Executing with the default argument and plotting the particle trajectory gives the expected helical motion, with a radius equal to the Larmor radius:

In [ ]:
x, y, z = single_particle_trajectory()
In [ ]:
fig = plt.figure(figsize=(6, 6))
ax = fig.add_subplot(111, projection="3d")
ax.plot(x, y, z, label="$\mathbf{F}=0$")
ax.legend()
bound = 3 * r_L.value
ax.set_xlim([-bound, bound])
ax.set_ylim([-bound, bound])
ax.set_zlim([0, 10])
ax.set_xlabel("x [m]")
ax.set_ylabel("y [m]")
ax.set_zlabel("z [m]")
plt.show()
In [ ]:
print(f"r_L = {r_L.value:.2e} m")
print(f"omega_c = {omega_c.value:.2e} rads/s")

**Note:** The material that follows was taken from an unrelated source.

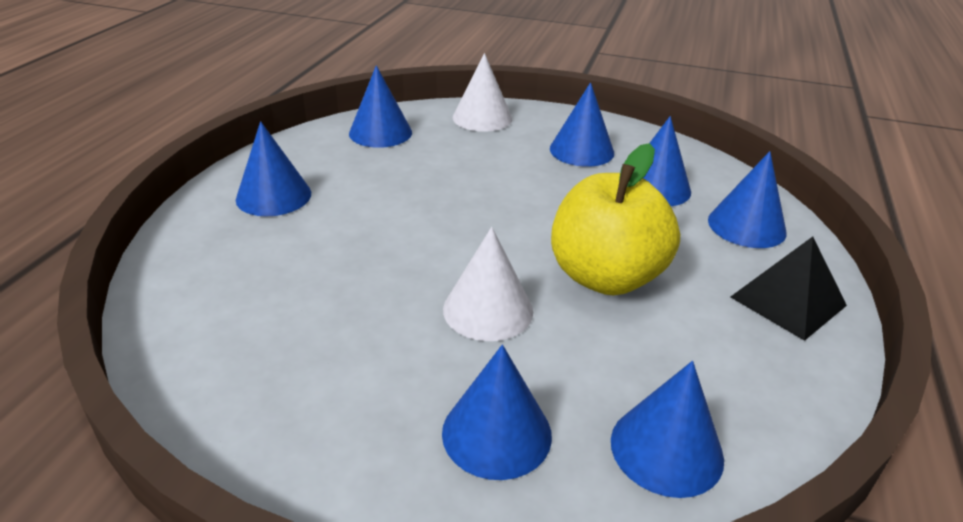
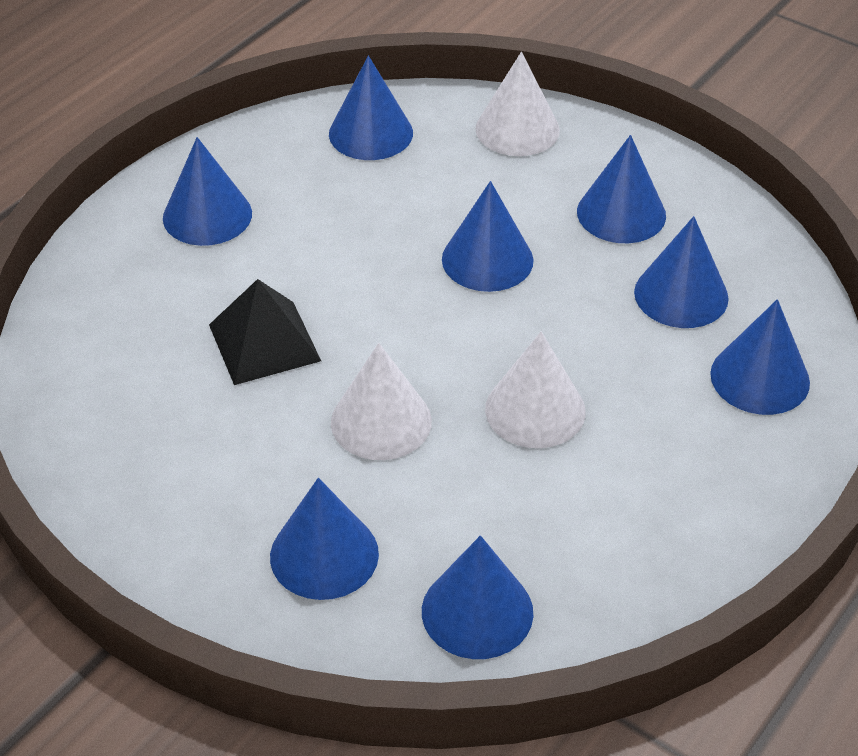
camera: 20 degrees right, 10 degrees up
yellow apple [551,143,680,295] -> white cone [485,332,586,448]
black pyramid [731,237,847,341] -> black pyramid moved to [209,279,321,385]
none -> blue cone [442,181,533,292]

How does this motion change when a constant external force $\mathbf{F}$ is added? The new equation of motion is

$$m\frac{d\mathbf{v}}{dt} = q\mathbf{v}\times\mathbf{B} + \mathbf{F}$$

and we can find a solution by considering velocities of the form $\mathbf{v}=\mathbf{v}_\parallel + \mathbf{v}_L + \mathbf{v}_d$. Here, $\mathbf{v}_\parallel$ is the velocity parallel to the magnetic field, $\mathbf{v}_L$ is the Larmor gyration velocity in the absence of $\mathbf{F}$ found previously, and $\mathbf{v}_d$ is some constant drift velocity perpendicular to the magnetic field. Then, we find that

$$F_\parallel = m\frac{dv_\parallel}{dt} \quad\mathrm{and}\quad \mathbf{F}_\perp = q\mathbf{B}\times \mathbf{v}_d$$

and applying the vector triple product yields

$$\mathbf{v}_d = \frac{1}{q}\frac{\mathbf{F}_\perp\times\mathbf{B}}{B^2}$$

In the case where the external force $\mathbf{F} = q\mathbf{E}$ is due to a constant electric field, this is the constant $\mathbf{E}\times\mathbf{B}$ drift velocity:

$$\boxed{ \mathbf{v}_d = \frac{\mathbf{E}\times\mathbf{B}}{B^2} }$$

Built in drift functions allow you to account for the new force added to the system in two different ways:

In [ ]:
E = 0.2 * u.V / u.m  # E-field magnitude
ey = np.array([0, 1, 0])
ez = np.array([0, 0, 1])
F = proton.charge * E  # force due to E-field

v_d = formulary.drifts.force_drift(F * ey, B * ez, proton.charge)
print("F drift velocity: ", v_d)
v_d = formulary.drifts.ExB_drift(E * ey, B * ez)
print("ExB drift velocity: ", v_d)

The resulting particle trajectory can be compared to the case without drifts by calling our previously defined function with the drift velocity now as an argument. As expected, there is a constant drift in the direction of $\mathbf{E}\times\mathbf{B}$:

In [ ]:
x_d, y_d, z_d = single_particle_trajectory(v_d=v_d)
In [ ]:
fig = plt.figure(figsize=(6, 6))
ax = fig.add_subplot(111, projection="3d")
ax.plot(x, y, z, label="$\mathbf{F}=0$")
ax.plot(x_d, y_d, z_d, label="$\mathbf{F}=q\mathbf{E}$")

bound = 3 * r_L.value
ax.set_xlim([-bound, bound])
ax.set_ylim([-bound, bound])
ax.set_zlim([0, 10])
ax.set_xlabel("x [m]")
ax.set_ylabel("y [m]")
ax.set_zlabel("z [m]")
ax.legend()
plt.show()
In [ ]:
print(f"r_L = {r_L.value:.2e} m")
print(f"omega_c = {omega_c.value:.2e} rads/s")

Of course, the implementation in our single_particle_trajectory() function requires the analytical solution for the velocity $\mathbf{v}_d$. This solution can be compared with that implemented in the particle stepper notebook. It uses the Boris algorithm to evolve the particle along its trajectory in prescribed $\mathbf{E}$ and $\mathbf{B}$ fields, and thus does not require the analytical solution.